Comcast’s $31 Billion Bid for Sky Receives Regulatory Bump

Comcast’s proposed $31 billion offer for British satellite TV operator Sky isn’t generating any concern from the government’s Secretary of State for Digital, Culture, Media and Sport.

Comcast May 7 formally submitted a counter-offer to 21st Century Fox’s $15 billion bid to acquire shares of Sky it does not already own.

“Having reviewed the relevant evidence available, I can confirm that … I am minded not to issue [regulatory concern] on the basis that the proposed merger does not raise concerns in relation to public interest considerations, which would meet the threshold for intervention,” Mike Hancock said in a statement.
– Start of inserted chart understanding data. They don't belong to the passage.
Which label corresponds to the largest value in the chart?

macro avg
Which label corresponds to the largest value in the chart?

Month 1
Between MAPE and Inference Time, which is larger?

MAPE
Separately, media reports say Fox will formally ask shareholders to vote in July on The Walt Disney Co.’s $52.4 billion offer for 20th Century Fox Film, which includes 20th Century Fox Home Entertainment.

Comcast reportedly is readying its own bid for Fox assets in June.
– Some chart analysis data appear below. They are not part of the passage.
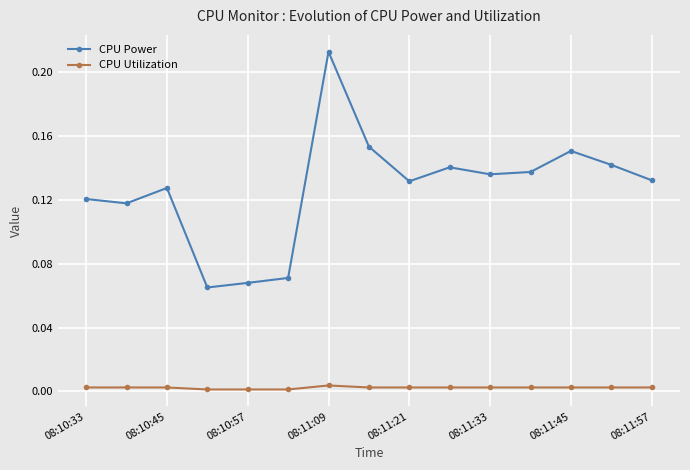

Is this an area chart (filled region under the line)?

No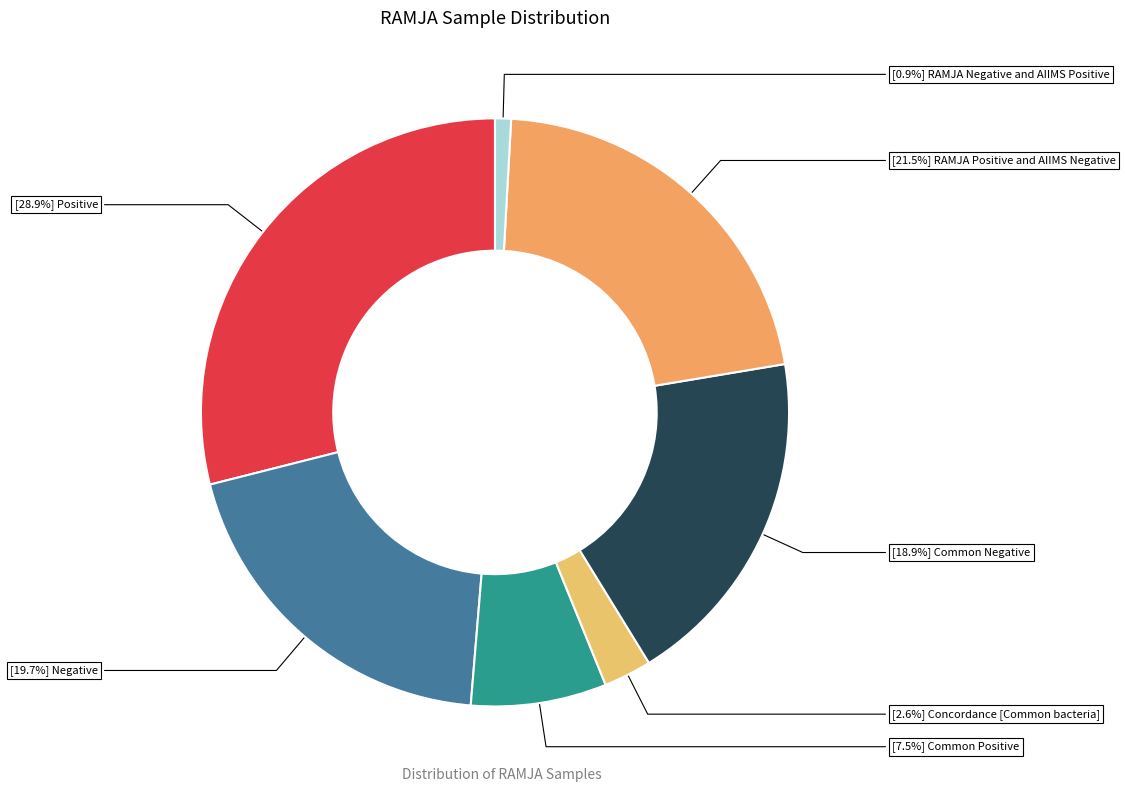

How many slices are in this pie chart?

7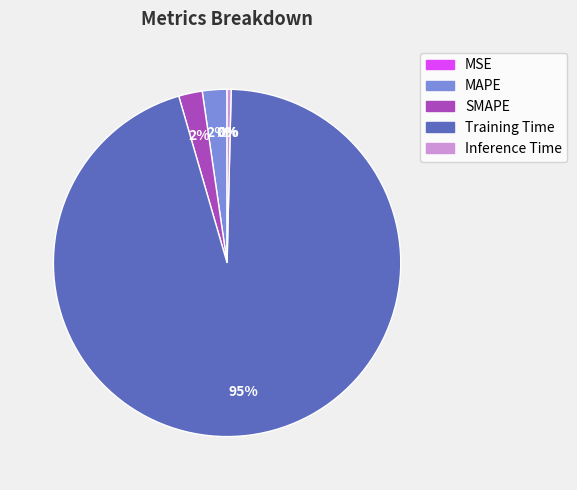

Between SMAPE and Inference Time, which is larger?

SMAPE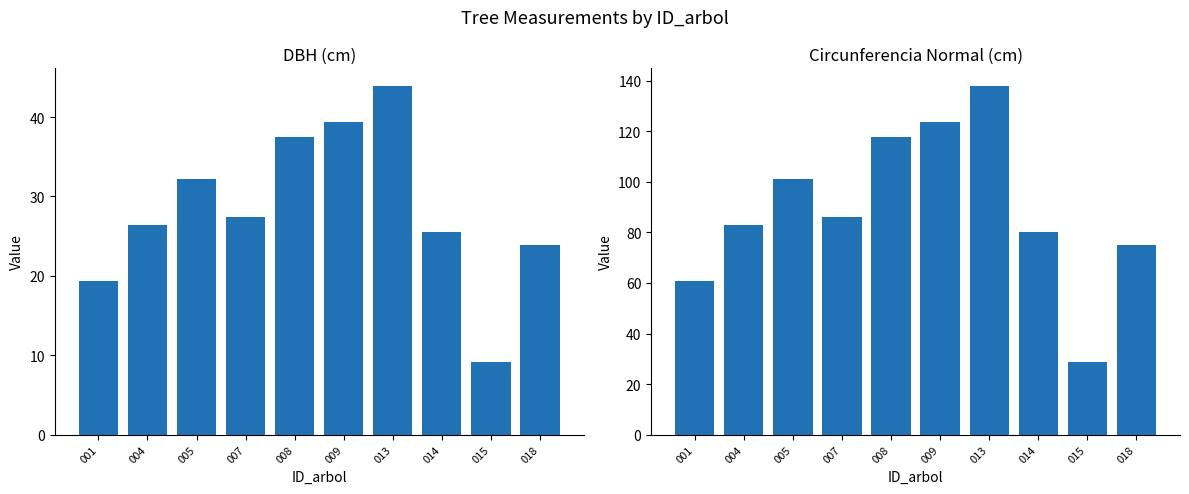

Which series has the widest spread of values?

circunferencia_normal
In January, the U.K. Competition and Markets Authority issued a report warning Fox’s majority takeover of Sky without concessions would not be in the public’s best interest.

Fox, like Comcast, has vowed to leave Sky News as an autonomous operation with editorial and fiscal freedom in the event of a merger.

The CMA said successful bids by Disney or Comcast of Sky would “significantly weaken” Rupert Murdoch’s tie to Sky – the basis of the regulator’s concerns.

“On the face of it, these concerns would fall away,” the CMA said.